We were called to order at 10.30 am and it must be said that the new Grayling Society Area Secretary, Peter Chambers, did a reet good job (sorry) in getting across his message. No doubt he is used to addressing the troops from a previous career as a Regular soldier, but what he had to say was a timely reminder to us all, of the need to support the organisations which are concerned with fish and river conservation – all with scarcely a hint of hectoring, whilst he was on his hind legs!

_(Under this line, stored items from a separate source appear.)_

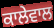
ਕਾਲੇਵਾਲ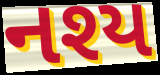
નશ્ય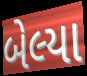
બેલ્યાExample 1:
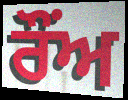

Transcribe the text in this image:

ਰੌਂਅ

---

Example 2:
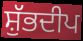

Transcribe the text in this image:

ਸ਼ੁੱਭਦੀਪ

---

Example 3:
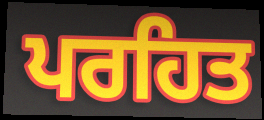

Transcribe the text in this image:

ਪਰਹਿਤ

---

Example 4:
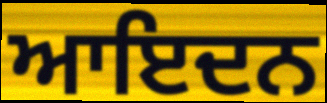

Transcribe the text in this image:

ਆਇਦਨ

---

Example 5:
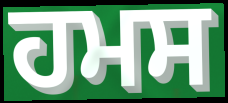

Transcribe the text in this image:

ਹਮਸ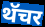
थॅचरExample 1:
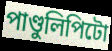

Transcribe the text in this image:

পাণ্ডুলিপিটো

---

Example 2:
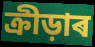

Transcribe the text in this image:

ক্ৰীড়াৰ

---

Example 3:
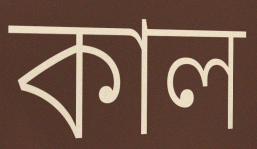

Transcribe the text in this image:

কাল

I’ve noticed from before, that the assembled anglers very quickly melt away once this stage is over and the beats have been allocated. It is no longer a ‘real competition’ (to quote again from the notice of the event) but there is, I suspect, a competitor lurking within each angler and most seem keen to get their feet in the water with rods at the ready for the moment Midday comes round. Graham, Paul and I were allocated onto Beat 2 (which is the beat from Lords Bridge, upstream to Batt Island) and we, too, went whizzing off as soon as we could to find the track near West Witton, which gives access to that section of the river. We were blessed with the best possible combination of conditions: a lovely, warm settled Autumn day and the river at a perfect height for fishing. It had that amber glow about it, which a rain-fed river takes on when there has been some rain some time ago.
I was using my 14’ Tenkara rod and on the end a nymph pattern which I call ‘the Purple Warrior’, which I get from John Emerson of Unique Flies. It is tied on a jig hook and its most obvious features are a bead – looking like a lustrous pearl – and just behind this, a sparkly purple collar with no hackle. I’m not sure you’ll find anything like this coming down the Ure on an Autumn afternoon, but I think it fair to say that the ‘lady of the stream’ likes a bit of bling! I ended up with two brace during the session and I suppose one or two got off. I like to get them back where they belong as soon as I can, but that brief encounter each time a grayling comes to the net is a reminder of what a wonderful wild creature they are.
Four o’clock came round soon enough and it was time to head off back to the Three Horse Shoes for the raffle and the results. In first place was Andy Ralph – a worthy winner with a tally of 18 grayling, predominantly on dry fly, runner up was Adam Fewtrell with a total of 14 grayling. I’m told that 45 anglers took part this year and a total of 125 grayling were caught and safely returned to the river. The day raised £840 which was split in support of local S&TC branches and the various River Trusts in the region.
Having a driver to take us back to Scarborough meant that Graham and I were able to get our share of that aforementioned delightful beer and, having previously planned to make a quick exit, we were, in fact, nearly the last to leave and this with some regret! The Three Horse Shoes is the sort of place where you could get well settled for the evening.
In conclusion, I should like to thank Peter Chambers & Duncan Courtney, on behalf of us all for their efforts in organising this most enjoyable event. The opportunity to fish is such lovely surroundings, bookended by gatherings in convivial company, is not to be missed and, if you’ve not tried it before, then I urge you to do so. I guarantee that you’ll have a reet good day out!!